### Problem to solve
Nothing but the lines from the line with "to production deployment." through the end of the data is to be copied, and each is to be copied exactly.

### Given entries

------------------------------------------------------------------------

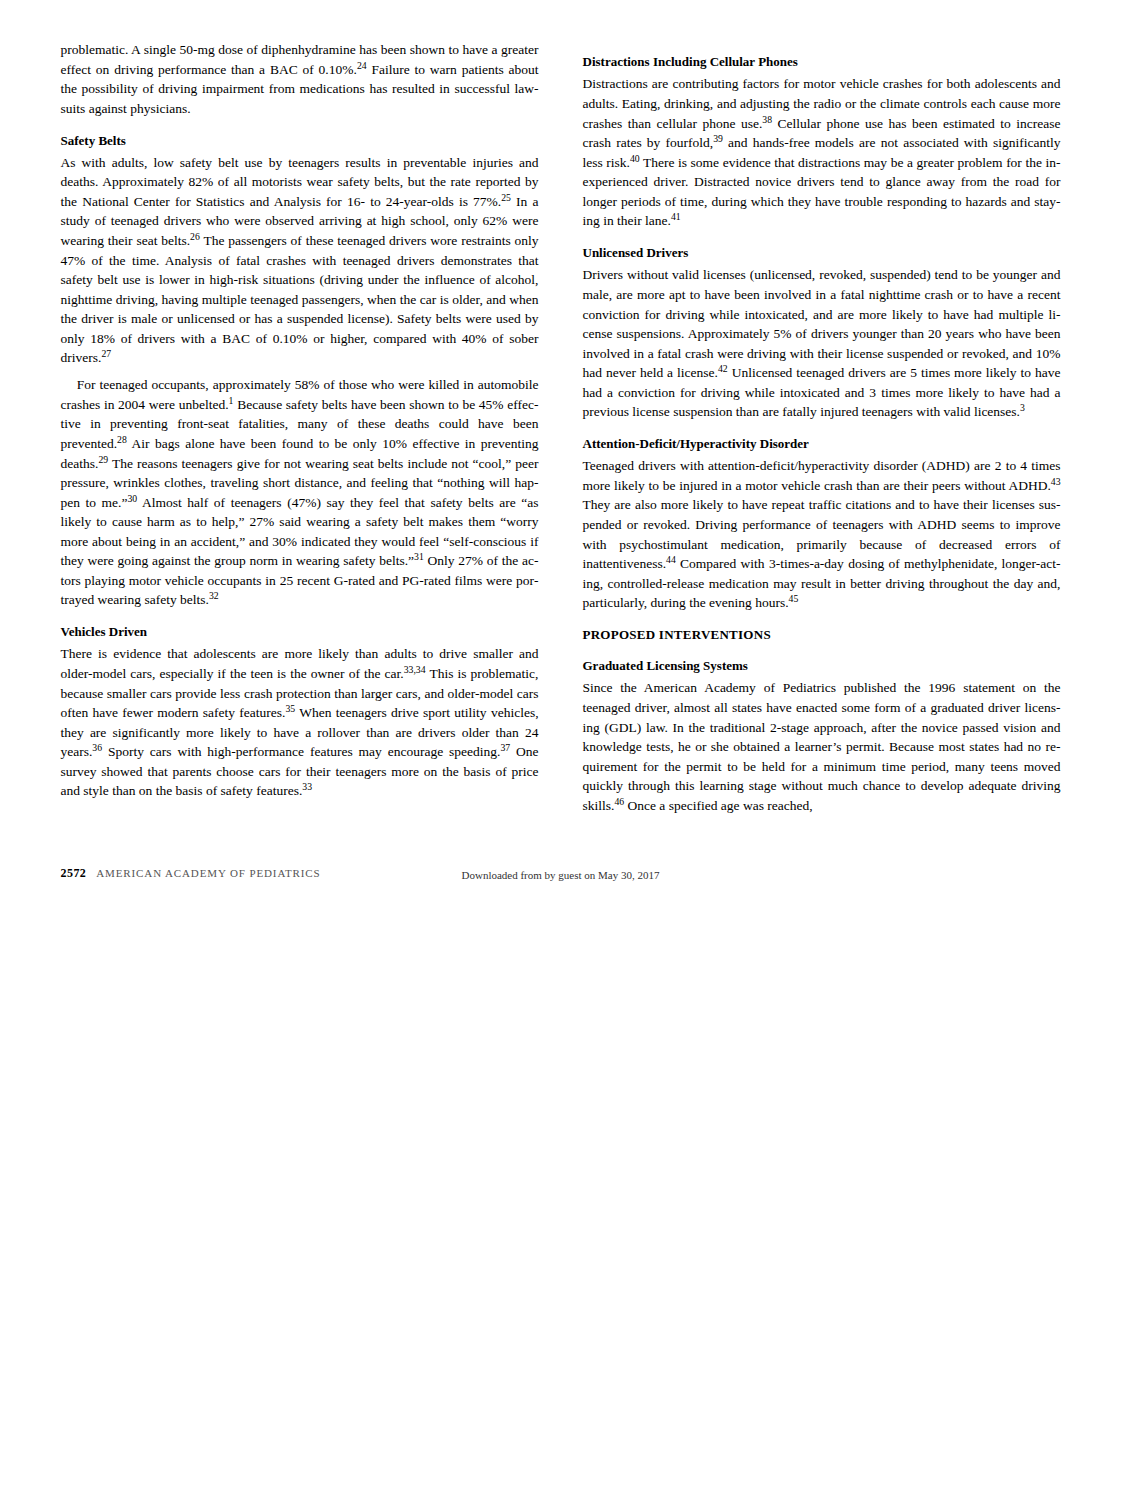problematic. A single 50-mg dose of diphenhydramine has been shown to have a greater effect on driving performance than a BAC of 0.10%.24 Failure to warn patients about the possibility of driving impairment from medications has resulted in successful lawsuits against physicians.
Safety Belts
As with adults, low safety belt use by teenagers results in preventable injuries and deaths. Approximately 82% of all motorists wear safety belts, but the rate reported by the National Center for Statistics and Analysis for 16- to 24-year-olds is 77%.25 In a study of teenaged drivers who were observed arriving at high school, only 62% were wearing their seat belts.26 The passengers of these teenaged drivers wore restraints only 47% of the time. Analysis of fatal crashes with teenaged drivers demonstrates that safety belt use is lower in high-risk situations (driving under the influence of alcohol, nighttime driving, having multiple teenaged passengers, when the car is older, and when the driver is male or unlicensed or has a suspended license). Safety belts were used by only 18% of drivers with a BAC of 0.10% or higher, compared with 40% of sober drivers.27
For teenaged occupants, approximately 58% of those who were killed in automobile crashes in 2004 were unbelted.1 Because safety belts have been shown to be 45% effective in preventing front-seat fatalities, many of these deaths could have been prevented.28 Air bags alone have been found to be only 10% effective in preventing deaths.29 The reasons teenagers give for not wearing seat belts include not “cool,” peer pressure, wrinkles clothes, traveling short distance, and feeling that “nothing will happen to me.”30 Almost half of teenagers (47%) say they feel that safety belts are “as likely to cause harm as to help,” 27% said wearing a safety belt makes them “worry more about being in an accident,” and 30% indicated they would feel “self-conscious if they were going against the group norm in wearing safety belts.”31 Only 27% of the actors playing motor vehicle occupants in 25 recent G-rated and PG-rated films were portrayed wearing safety belts.32
Vehicles Driven
There is evidence that adolescents are more likely than adults to drive smaller and older-model cars, especially if the teen is the owner of the car.33,34 This is problematic, because smaller cars provide less crash protection than larger cars, and older-model cars often have fewer modern safety features.35 When teenagers drive sport utility vehicles, they are significantly more likely to have a rollover than are drivers older than 24 years.36 Sporty cars with high-performance features may encourage speeding.37 One survey showed that parents choose cars for their teenagers more on the basis of price and style than on the basis of safety features.33
Distractions Including Cellular Phones
Distractions are contributing factors for motor vehicle crashes for both adolescents and adults. Eating, drinking, and adjusting the radio or the climate controls each cause more crashes than cellular phone use.38 Cellular phone use has been estimated to increase crash rates by fourfold,39 and hands-free models are not associated with significantly less risk.40 There is some evidence that distractions may be a greater problem for the inexperienced driver. Distracted novice drivers tend to glance away from the road for longer periods of time, during which they have trouble responding to hazards and staying in their lane.41
Unlicensed Drivers
Drivers without valid licenses (unlicensed, revoked, suspended) tend to be younger and male, are more apt to have been involved in a fatal nighttime crash or to have a recent conviction for driving while intoxicated, and are more likely to have had multiple license suspensions. Approximately 5% of drivers younger than 20 years who have been involved in a fatal crash were driving with their license suspended or revoked, and 10% had never held a license.42 Unlicensed teenaged drivers are 5 times more likely to have had a conviction for driving while intoxicated and 3 times more likely to have had a previous license suspension than are fatally injured teenagers with valid licenses.3
Attention-Deficit/Hyperactivity Disorder
Teenaged drivers with attention-deficit/hyperactivity disorder (ADHD) are 2 to 4 times more likely to be injured in a motor vehicle crash than are their peers without ADHD.43 They are also more likely to have repeat traffic citations and to have their licenses suspended or revoked. Driving performance of teenagers with ADHD seems to improve with psychostimulant medication, primarily because of decreased errors of inattentiveness.44 Compared with 3-times-a-day dosing of methylphenidate, longer-acting, controlled-release medication may result in better driving throughout the day and, particularly, during the evening hours.45
Proposed Interventions
Graduated Licensing Systems
Since the American Academy of Pediatrics published the 1996 statement on the teenaged driver, almost all states have enacted some form of a graduated driver licensing (GDL) law. In the traditional 2-stage approach, after the novice passed vision and knowledge tests, he or she obtained a learner’s permit. Because most states had no requirement for the permit to be held for a minimum time period, many teens moved quickly through this learning stage without much chance to develop adequate driving skills.46 Once a specified age was reached,
2572 AMERICAN ACADEMY OF PEDIATRICS
Downloaded from by guest on May 30, 2017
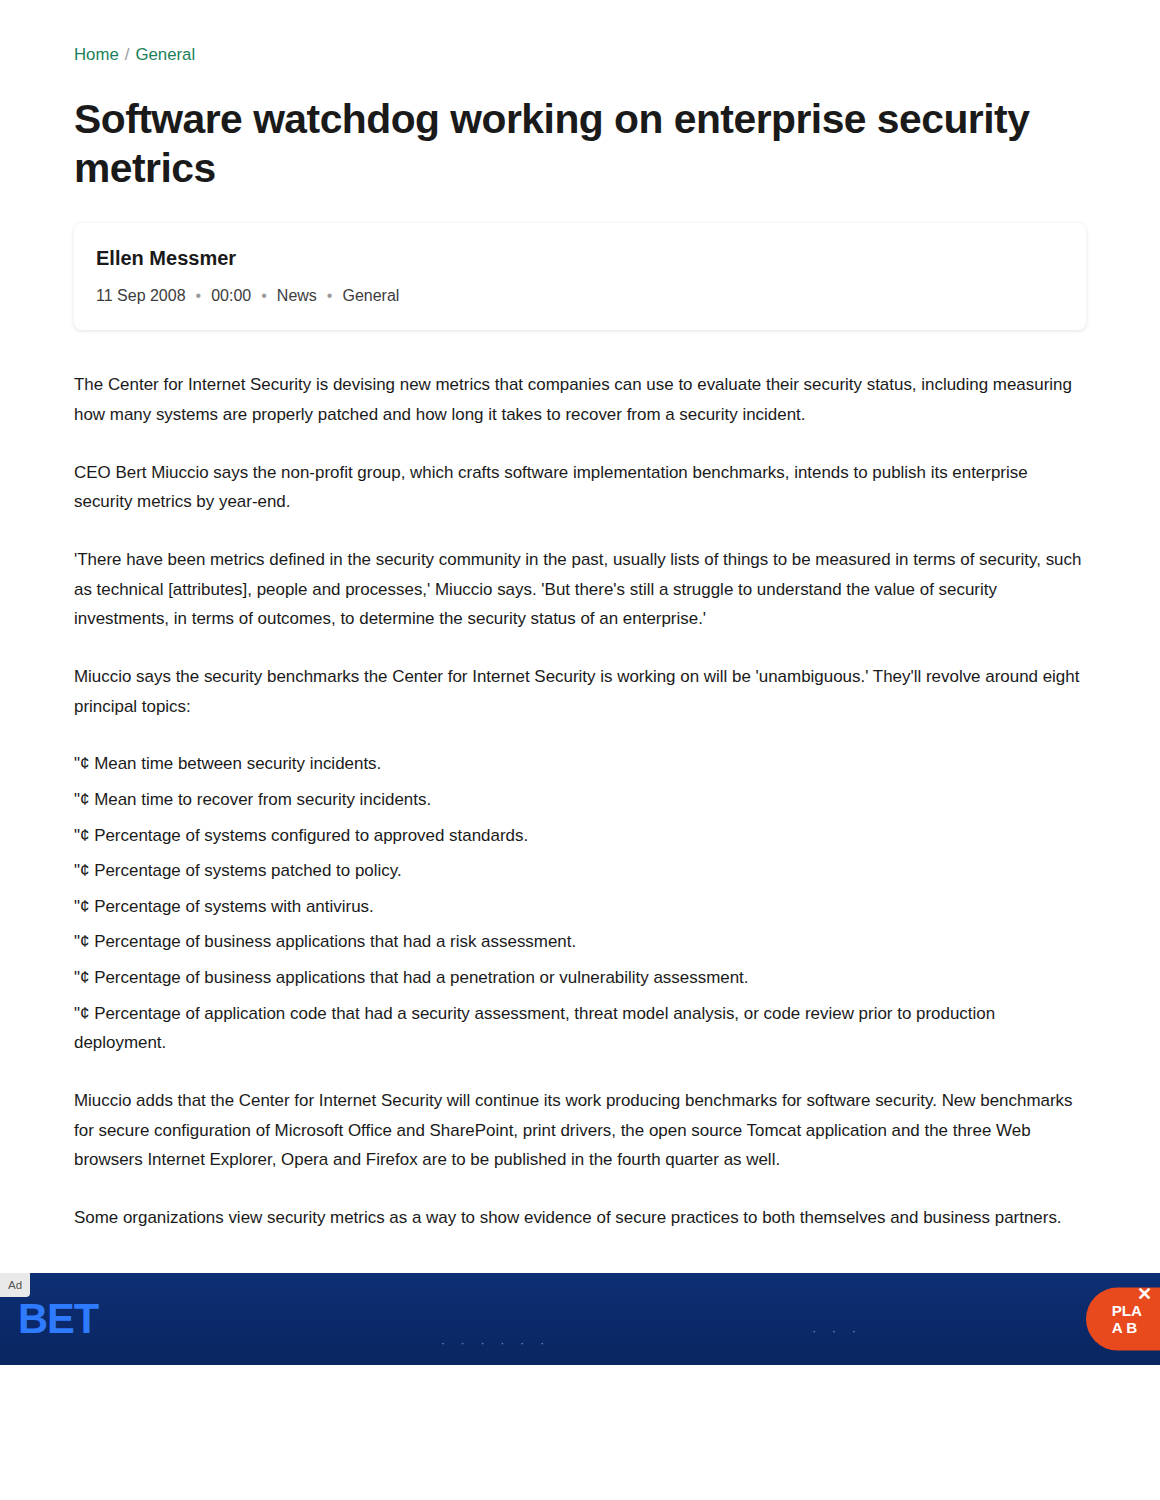Home/General
Software watchdog working on enterprise security metrics
Ellen Messmer
11 Sep 2008•00:00•News•General
The Center for Internet Security is devising new metrics that companies can use to evaluate their security status, including measuring how many systems are properly patched and how long it takes to recover from a security incident.
CEO Bert Miuccio says the non-profit group, which crafts software implementation benchmarks, intends to publish its enterprise security metrics by year-end.
'There have been metrics defined in the security community in the past, usually lists of things to be measured in terms of security, such as technical [attributes], people and processes,' Miuccio says. 'But there's still a struggle to understand the value of security investments, in terms of outcomes, to determine the security status of an enterprise.'
Miuccio says the security benchmarks the Center for Internet Security is working on will be 'unambiguous.' They'll revolve around eight principal topics:
"¢ Mean time between security incidents.
"¢ Mean time to recover from security incidents.
"¢ Percentage of systems configured to approved standards.
"¢ Percentage of systems patched to policy.
"¢ Percentage of systems with antivirus.
"¢ Percentage of business applications that had a risk assessment.
"¢ Percentage of business applications that had a penetration or vulnerability assessment.
"¢ Percentage of application code that had a security assessment, threat model analysis, or code review prior to production deployment.
Miuccio adds that the Center for Internet Security will continue its work producing benchmarks for software security. New benchmarks for secure configuration of Microsoft Office and SharePoint, print drivers, the open source Tomcat application and the three Web browsers Internet Explorer, Opera and Firefox are to be published in the fourth quarter as well.
Some organizations view security metrics as a way to show evidence of secure practices to both themselves and business partners.
Ad ✕ BET · · · · · · · · · PLA
A B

------------------------------------------------------------------------

### Reply to the exercise
"¢ Percentage of application code that had a security assessment, threat model analysis, or code review prior to production deployment.
Miuccio adds that the Center for Internet Security will continue its work producing benchmarks for software security. New benchmarks for secure configuration of Microsoft Office and SharePoint, print drivers, the open source Tomcat application and the three Web browsers Internet Explorer, Opera and Firefox are to be published in the fourth quarter as well.
Some organizations view security metrics as a way to show evidence of secure practices to both themselves and business partners.
Ad ✕ BET · · · · · · · · · PLA
A B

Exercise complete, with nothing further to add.